### Prompt
Can you find every line in the records below that contains the word "second", matching case, and copy each of those lines in full?

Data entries
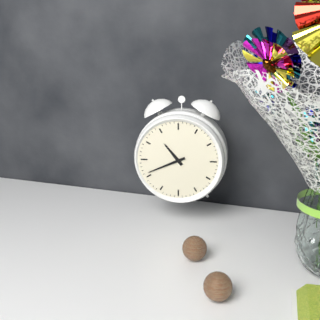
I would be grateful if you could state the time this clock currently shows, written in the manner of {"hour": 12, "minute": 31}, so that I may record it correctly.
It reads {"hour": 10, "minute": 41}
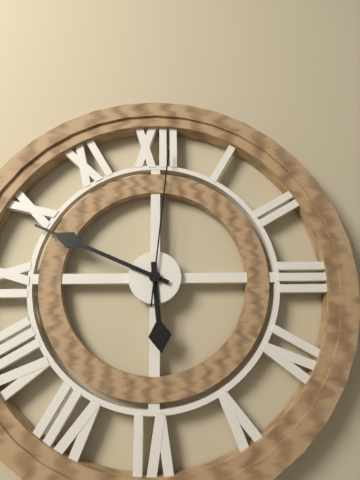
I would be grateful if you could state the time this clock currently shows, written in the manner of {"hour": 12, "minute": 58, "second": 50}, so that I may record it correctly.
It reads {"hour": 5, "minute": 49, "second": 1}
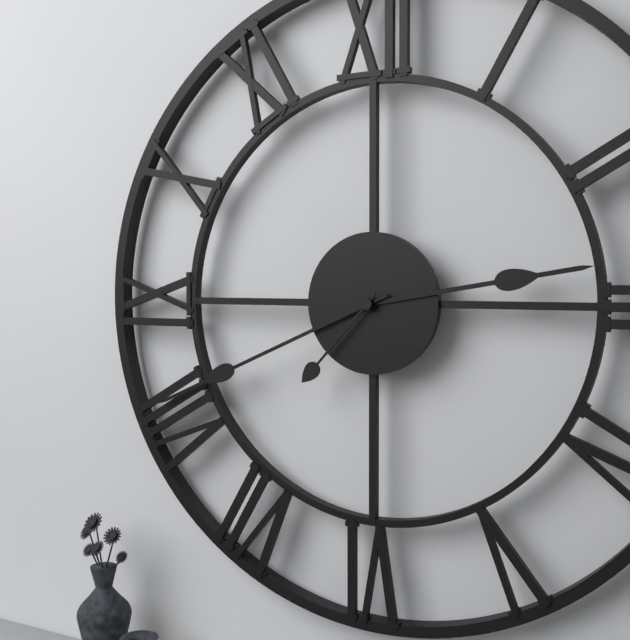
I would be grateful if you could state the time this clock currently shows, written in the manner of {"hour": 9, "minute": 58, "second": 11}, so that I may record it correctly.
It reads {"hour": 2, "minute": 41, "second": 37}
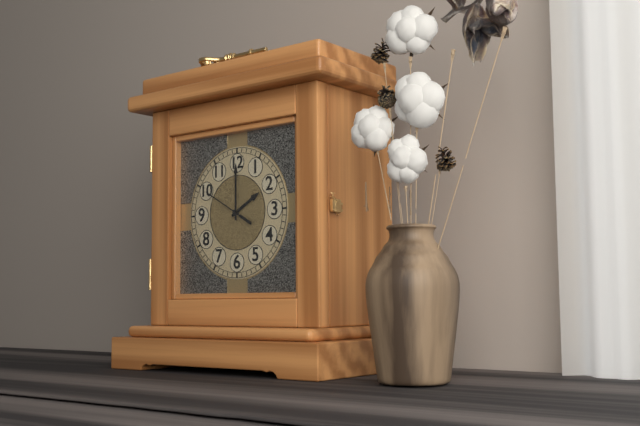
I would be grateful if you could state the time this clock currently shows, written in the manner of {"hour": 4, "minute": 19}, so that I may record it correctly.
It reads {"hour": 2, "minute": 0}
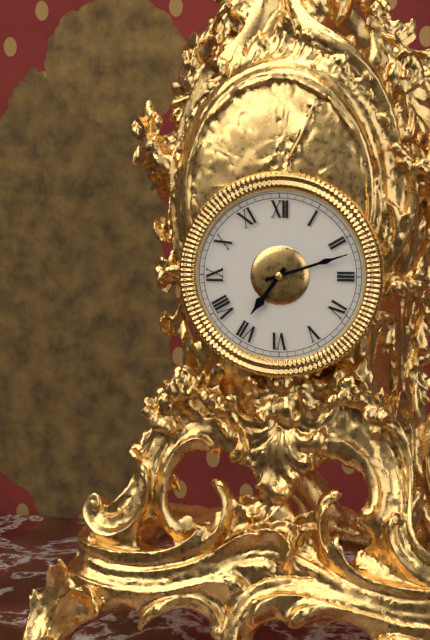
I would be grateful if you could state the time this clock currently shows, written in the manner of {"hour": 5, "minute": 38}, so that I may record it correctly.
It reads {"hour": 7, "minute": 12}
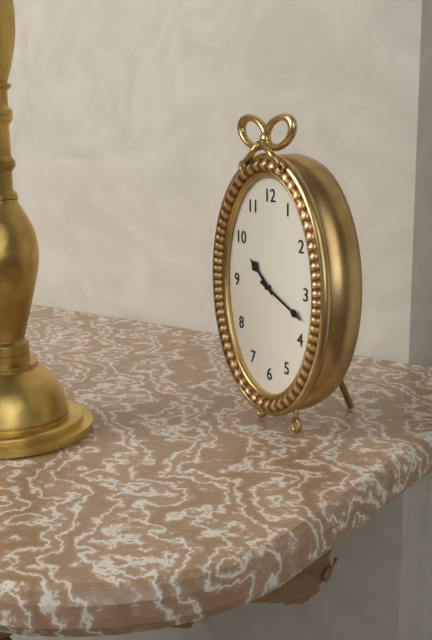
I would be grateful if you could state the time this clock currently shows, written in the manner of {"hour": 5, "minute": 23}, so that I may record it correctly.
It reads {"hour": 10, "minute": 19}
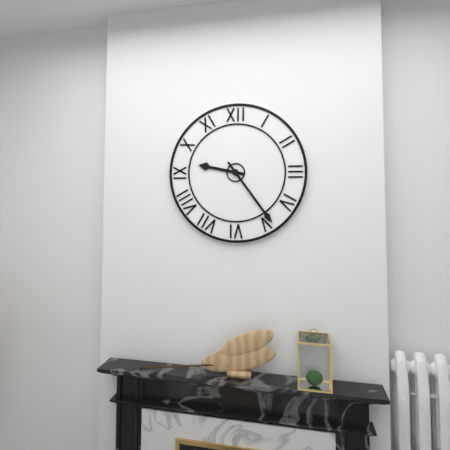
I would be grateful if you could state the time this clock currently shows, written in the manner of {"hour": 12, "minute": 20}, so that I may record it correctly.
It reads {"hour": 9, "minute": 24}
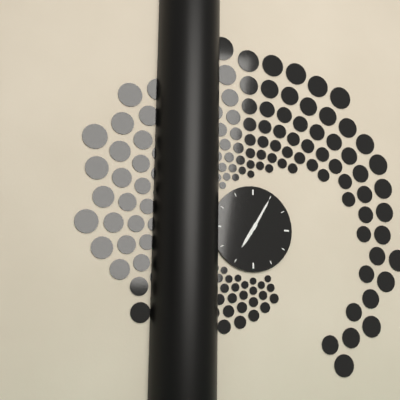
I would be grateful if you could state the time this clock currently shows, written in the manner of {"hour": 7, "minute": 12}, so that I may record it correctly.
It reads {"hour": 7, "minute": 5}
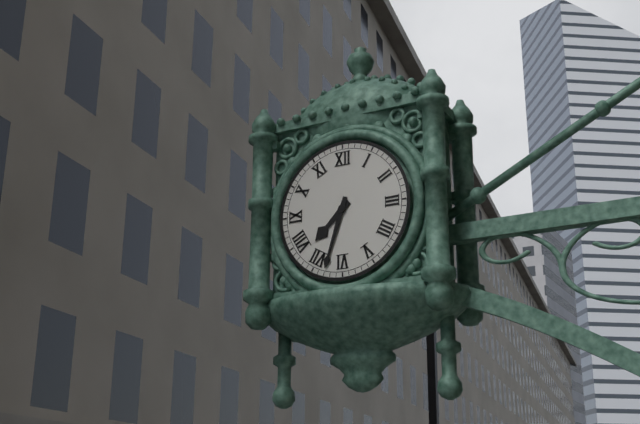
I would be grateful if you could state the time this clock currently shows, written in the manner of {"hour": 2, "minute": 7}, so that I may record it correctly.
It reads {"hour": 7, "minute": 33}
* * *
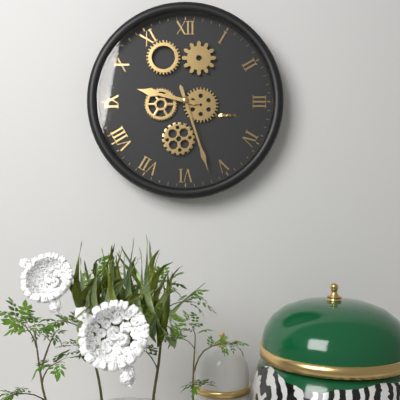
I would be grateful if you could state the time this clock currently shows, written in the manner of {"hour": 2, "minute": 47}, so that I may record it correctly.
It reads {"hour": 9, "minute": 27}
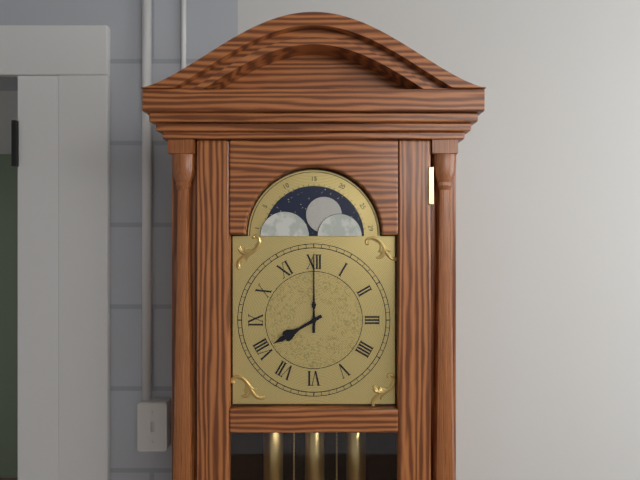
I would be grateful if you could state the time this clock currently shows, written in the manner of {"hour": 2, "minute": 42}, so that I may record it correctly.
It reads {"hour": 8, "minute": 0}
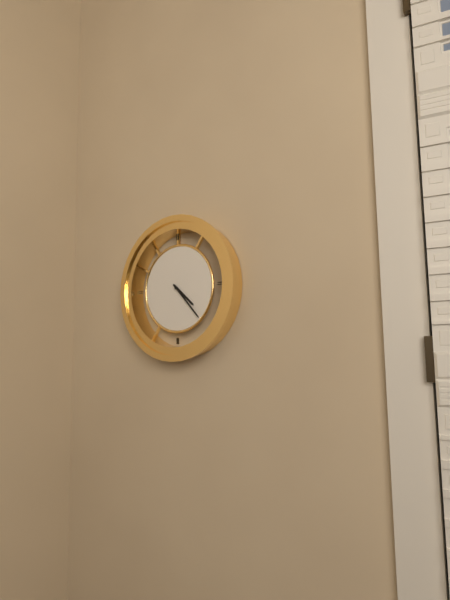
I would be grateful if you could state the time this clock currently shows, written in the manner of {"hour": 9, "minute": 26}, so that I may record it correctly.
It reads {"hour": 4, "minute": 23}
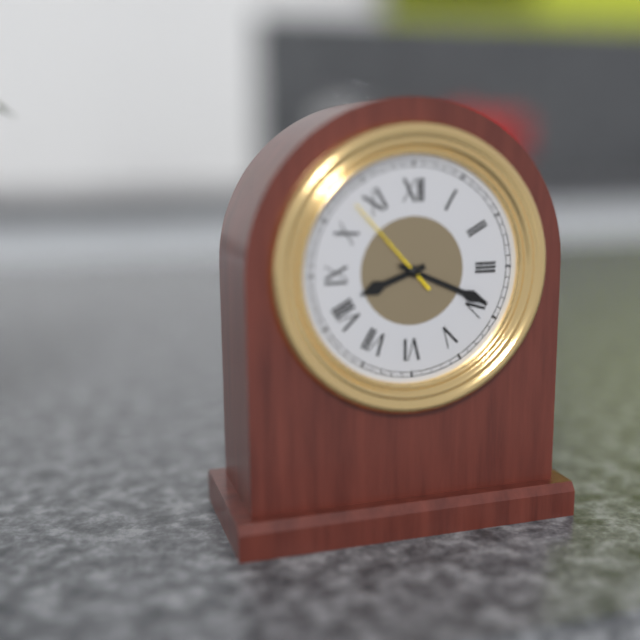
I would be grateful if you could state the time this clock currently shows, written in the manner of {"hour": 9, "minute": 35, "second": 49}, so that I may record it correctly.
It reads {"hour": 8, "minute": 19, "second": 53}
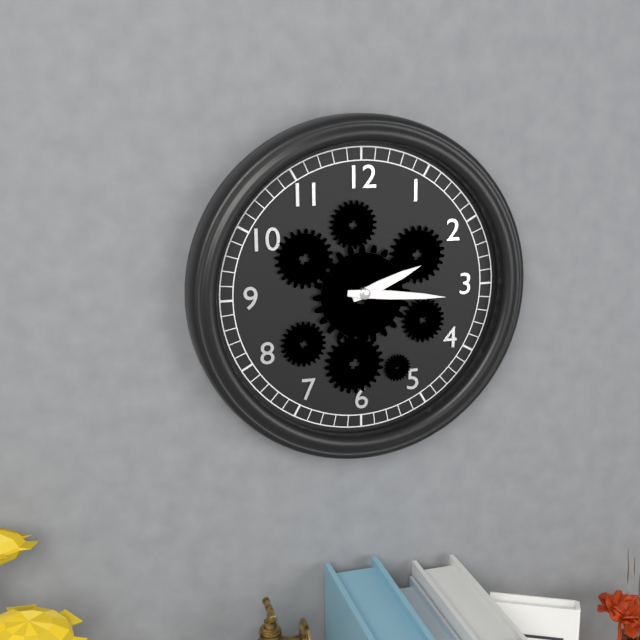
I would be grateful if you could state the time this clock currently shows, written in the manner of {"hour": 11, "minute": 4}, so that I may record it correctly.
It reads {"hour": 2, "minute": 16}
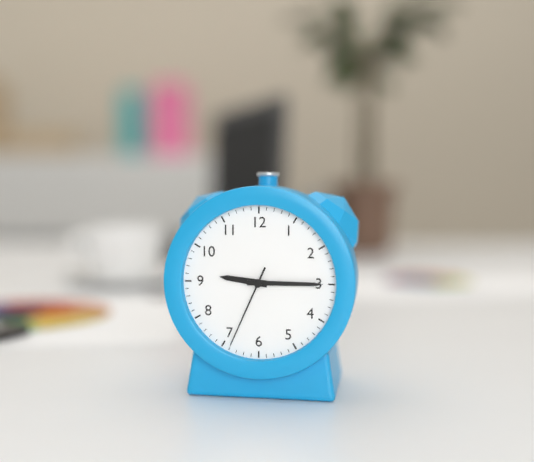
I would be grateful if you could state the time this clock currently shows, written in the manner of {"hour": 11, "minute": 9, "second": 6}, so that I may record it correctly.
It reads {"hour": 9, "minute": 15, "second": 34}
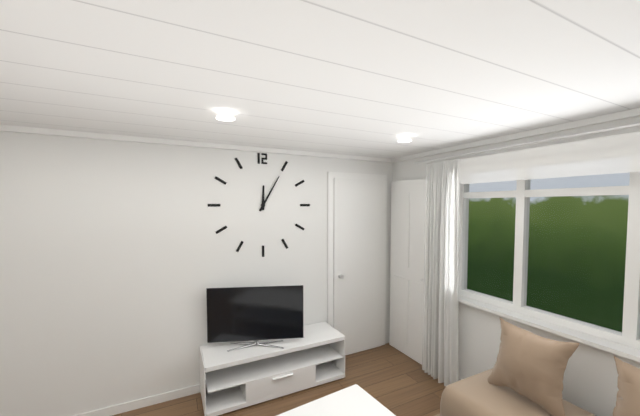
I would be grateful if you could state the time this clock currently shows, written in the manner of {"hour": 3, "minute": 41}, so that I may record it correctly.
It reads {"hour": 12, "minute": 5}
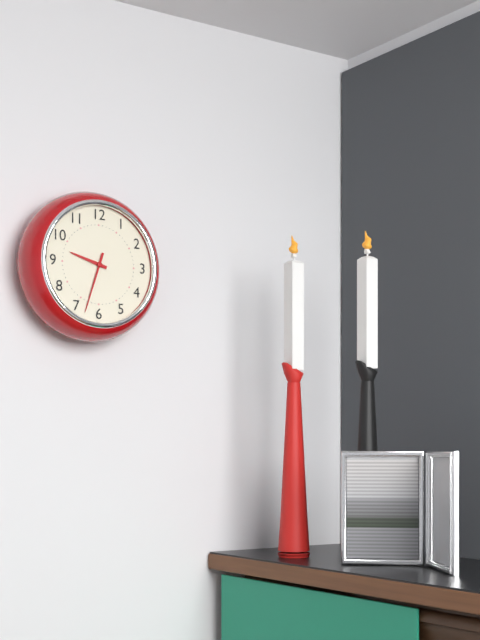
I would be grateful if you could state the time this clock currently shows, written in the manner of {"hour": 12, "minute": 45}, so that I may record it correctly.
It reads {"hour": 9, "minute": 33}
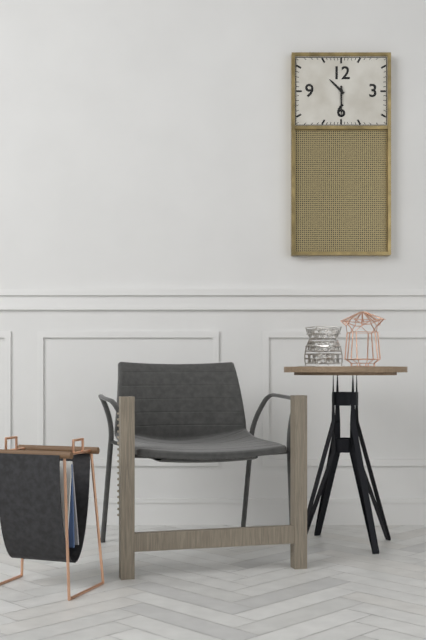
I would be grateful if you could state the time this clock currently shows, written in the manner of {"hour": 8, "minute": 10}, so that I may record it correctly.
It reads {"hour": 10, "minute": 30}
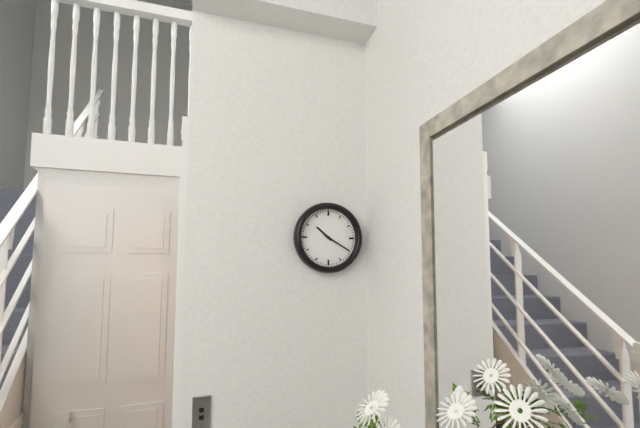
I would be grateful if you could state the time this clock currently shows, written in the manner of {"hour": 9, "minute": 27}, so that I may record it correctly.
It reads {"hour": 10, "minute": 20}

### Answer for the task
I would be grateful if you could state the time this clock currently shows, written in the manner of {"hour": 12, "minute": 58, "second": 50}, so that I may record it correctly.
It reads {"hour": 5, "minute": 49, "second": 1}
I would be grateful if you could state the time this clock currently shows, written in the manner of {"hour": 9, "minute": 58, "second": 11}, so that I may record it correctly.
It reads {"hour": 2, "minute": 41, "second": 37}
I would be grateful if you could state the time this clock currently shows, written in the manner of {"hour": 9, "minute": 35, "second": 49}, so that I may record it correctly.
It reads {"hour": 8, "minute": 19, "second": 53}
I would be grateful if you could state the time this clock currently shows, written in the manner of {"hour": 11, "minute": 9, "second": 6}, so that I may record it correctly.
It reads {"hour": 9, "minute": 15, "second": 34}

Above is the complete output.